Trump filed the suit in federal court in Florida in March, taking aim at how Clinton’s campaign and the Democratic National Committee paid for the Trump-Russia dossier compiled by ex-British spy Christopher Steele.
The parties “maliciously conspired to weave a false narrative that their Republican opponent, Donald J. Trump, was colluding with a hostile foreign sovereignty,” the suit stated, claiming Clinton and others violated federal statutes, including one against racketeering, while attempting to rig the 2016 election in favor of Clinton.
As further evidence of the scheme, Trump’s lawyers pointed to the effort by technology executive Rodney Joffe to exploit data from the Trump Tower, and after Trump took office, the White House to allegedly try to establish a link between Trump and Russia. Joffe has said he carried out the scheme to please “VIPs” he identified as people in the Clinton campaign and a law firm it hired, Perkins Coie, while Steele has alleged that Clinton herself was aware of what his firm was hired to do.
In the motion to dismiss, Clinton lawyer David Kendall said the alleged crimes cannot be adjudicated because too much time has passed since they were said to have been committed.
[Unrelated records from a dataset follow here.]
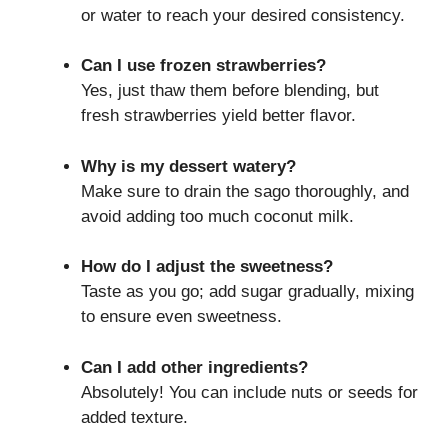
or water to reach your desired consistency.
Can I use frozen strawberries?
Yes, just thaw them before blending, but
fresh strawberries yield better flavor.
Why is my dessert watery?
Make sure to drain the sago thoroughly, and
avoid adding too much coconut milk.
How do I adjust the sweetness?
Taste as you go; add sugar gradually, mixing
to ensure even sweetness.
Can I add other ingredients?
Absolutely! You can include nuts or seeds for
added texture.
“Even were plaintiff’s claims timely, they are still meritless. To be clear, Clinton vigorously disputes the allegations in the complaint. But even taking those allegations as true, plaintiff fails to plead any cognizable legal causes of action,” Kendall wrote.
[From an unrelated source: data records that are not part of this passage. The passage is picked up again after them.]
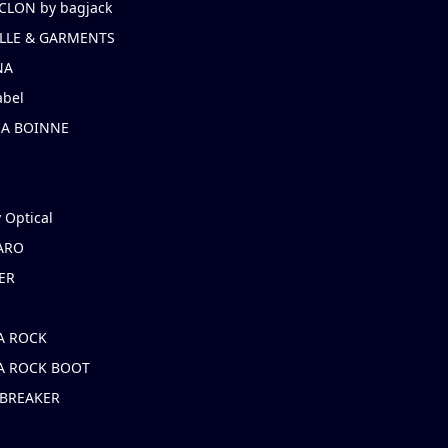
CLON by bagjack
LLE & GARMENTS
NA
abel
NA BOINNE
 Optical
ARO
ER
A ROCK
A ROCK BOOT
 BREAKER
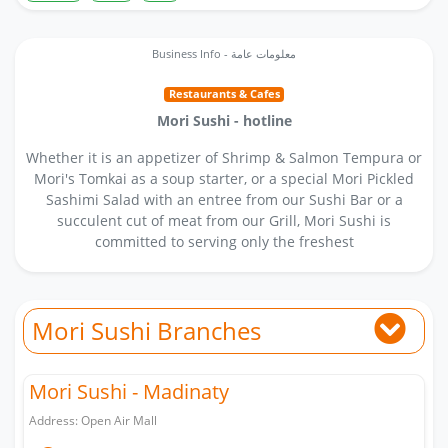
Business Info - معلومات عامة
Restaurants & Cafes
Mori Sushi - hotline
Whether it is an appetizer of Shrimp & Salmon Tempura or
Mori's Tomkai as a soup starter, or a special Mori Pickled
Sashimi Salad with an entree from our Sushi Bar or a
succulent cut of meat from our Grill, Mori Sushi is
committed to serving only the freshest
Mori Sushi Branches
Mori Sushi - Madinaty
Address: Open Air Mall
Clinton, through her counsel, is claiming that Trump’s “core grievance” against her “is the practice of politics” and arguing that statements she made regarding Russia, including the since-debunked claim of a secret channel between Trump and a Russian bank, were based on reports and aren’t enough by themselves to prove crimes were committed.
Clinton is asking U.S. District Judge Donald Middlebrooks, the Bill Clinton appointee overseeing the case, to toss all claims against her with prejudice, or leaving no ability for Trump to refile the suit.
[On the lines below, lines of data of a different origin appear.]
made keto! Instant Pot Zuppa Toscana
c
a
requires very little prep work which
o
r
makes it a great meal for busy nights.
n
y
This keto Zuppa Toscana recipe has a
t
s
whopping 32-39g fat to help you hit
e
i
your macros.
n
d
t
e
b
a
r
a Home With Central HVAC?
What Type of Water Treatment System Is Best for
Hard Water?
Clinton is the first of the defendants, who include Joffe, Perkins, Clinton campaign chairman John Podesta, Steele, and former FBI lawyer Kevin Clinesmith, to respond to the suit.
Some of the other defendants have asked for more time to respond, including Igor Danchenko, said to be Steele’s primary subsource for the dossier; former Clinton aide Charles Dolan Jr., and Joffe’s former firm, Neustar.
As of now, a jury trial in the case is slated to start on May 8, 2023.